ベ「そう。諸君はラジェンドラ号の味方をした。それは我がボラー連邦に属したということだ」


 ヤマトは太陽系において、ガルマン・ガミラス艦隊から敗走したバース星のラジェンドラ号を助けていたのだが、それを挙げて「ラジェンドラ号を助けたのは地球がボラー連邦に属したという意思表明。ならばボラー連邦の指導者である自分の命令は絶対」という旨を発言したのである。

 地球側からしたらラジェンドラ号の件はあくまで中立を保ったうえでの人道的支援(とガルマン・ガミラス艦隊の領域侵犯&先制攻撃への対応)であるうえ、そもそもこの時点ではボラーの存在すら知らず、国交どころか政府間の正式なやり取りすらまだ行われていない。にも拘らず、一方的に属国扱いである。

 当然そんな道理が通らないことを認められるはずもなく、古代は属国扱いを否定するのだが、これにより(古代の言い方がやや挑発的だったせいもあって)ベムラーゼはヤマトを敵と見做す。

 そしてヤマトの捕縛を命じるが、ヤマトはバース艦隊を返り討ちにして脱出。バース星ごと破壊しようとするもこれすら凌いだため、その奮闘を評し「今回は見逃してやる」と言って悠然と去っていった。


 次の登場は第19話。ヤマトがガルマン・ガミラス本星からボラー連邦の勢力圏に向かってきたため、ヤマトがデスラーの手先になったと判断し攻撃させる(実際はガルマンとボラーの領域境界付近にある惑星ファンタムを第2の地球候補として探査しに来ていただけだったが)。

 デスラーからホットラインでヤマトから手を引くように要請されるが、拒否したうえでデスラーのことを「老いたものだ」と挑発した。この時の口振りからすると、ベムラーゼの認識ではデスラーがヤマトを上手いこと手駒として利用したものの、情が湧いて守りたくなったということになっていたのだと思われる。確かに一国の主が情に流されるようでは老いた=覇気が無くなったと思うしかないかもしれない。


 その後、惑星ファンタムにてヤマトにルダ王女が乗り込んだとの情報を得ると、シャルバートが他の勢力の手に堕ちることを警戒し、主力艦隊を出撃させて彼女の確保を命じる。しかし、主力艦隊はヤマトの反撃によって壊滅。ルダはシャルバート星へと帰還を果たしてしまう。

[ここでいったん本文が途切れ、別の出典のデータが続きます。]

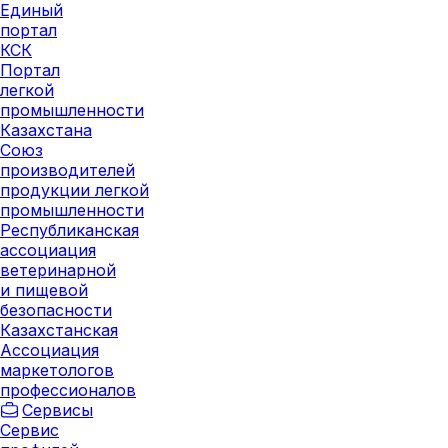
Единый
портал
КСК
Портал
легкой
промышленности
Казахстана
Союз
производителей
продукции легкой
промышленности
Республиканская
ассоциация
ветеринарной
и пищевой
безопасности
Казахстанская
Ассоциация
маркетологов
профессионалов
Сервисы
Сервис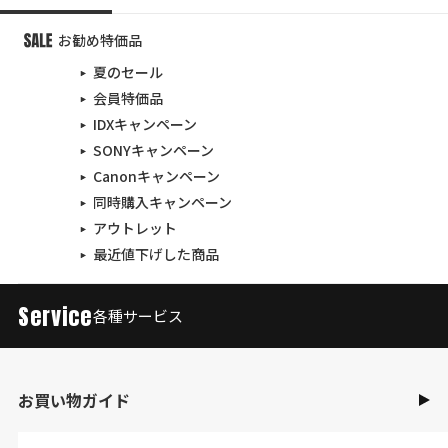
お勧め特価品
夏のセール
会員特価品
IDXキャンペーン
SONYキャンペーン
Canonキャンペーン
同時購入キャンペーン
アウトレット
最近値下げした商品
Service
各種サービス
お買い物ガイド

 最終話では自ら機動要塞で陣頭に立って太陽系でヤマトを襲う。しかし本音ではヤマトのことなどどうでもよく、単にデスラーを誘い出す罠として利用しただけだった。

 要塞のブラックホール砲でデスラー艦隊を追い詰めるが、揚羽武の特攻でブラックホール砲1門が沈黙した隙を突かれ、ハイパーデスラー砲により要塞ごと消滅する。


余談編集

 古代との会談の場面はシリーズ屈指の迷シーンの一つ。ベムラーゼの言動が酷いのは明白だが、それに対する古代の言動も大概酷いからである。


 他国の事情に首を突っ込み、無理なお願いを拒否されれば実力行使に出ると宣言。これだけでも十分やばいのだが、その後のベムラーゼの属国扱いに対する抗議の仕方も結構浅慮。

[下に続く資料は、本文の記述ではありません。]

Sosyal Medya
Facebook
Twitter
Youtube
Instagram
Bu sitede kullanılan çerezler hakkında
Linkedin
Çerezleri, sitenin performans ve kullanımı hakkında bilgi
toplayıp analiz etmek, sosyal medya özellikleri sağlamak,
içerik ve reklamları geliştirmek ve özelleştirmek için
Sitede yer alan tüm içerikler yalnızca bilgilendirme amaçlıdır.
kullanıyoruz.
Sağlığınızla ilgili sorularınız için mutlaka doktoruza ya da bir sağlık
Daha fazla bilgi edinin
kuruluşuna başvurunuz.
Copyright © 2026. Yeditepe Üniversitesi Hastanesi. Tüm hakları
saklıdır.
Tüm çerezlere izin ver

 古代は全権大使どころか外交官ですらないので、地球がボラーとどういう関係を築くかは地球政府の判断に委ねるべき事案である。しかし古代はその場で「属国になる気はない!」「ボラーの力を借りなくても地球の独立は守れる!」と、属国になることを喧嘩腰で拒否。ベムラーゼの発言を面と向かって否定してしまったことで機嫌を損ねて敵と見做されてしまった。

 この場合、古代に許されるのはせいぜい「勝手に」属国扱いしてきた部分を突く程度だったと思われる(ボラー相手に通用したかは分からないが)。


 古代は結構独断で他国との軋轢を生んでいることから、一部のヤマトファンからは(あくまでネタとしての側面が強いが)「自分の一存で勝手に大国に喧嘩を吹っ掛ける男」と揶揄されており、ベムラーゼとの会談シーンはその代表例として挙げられている。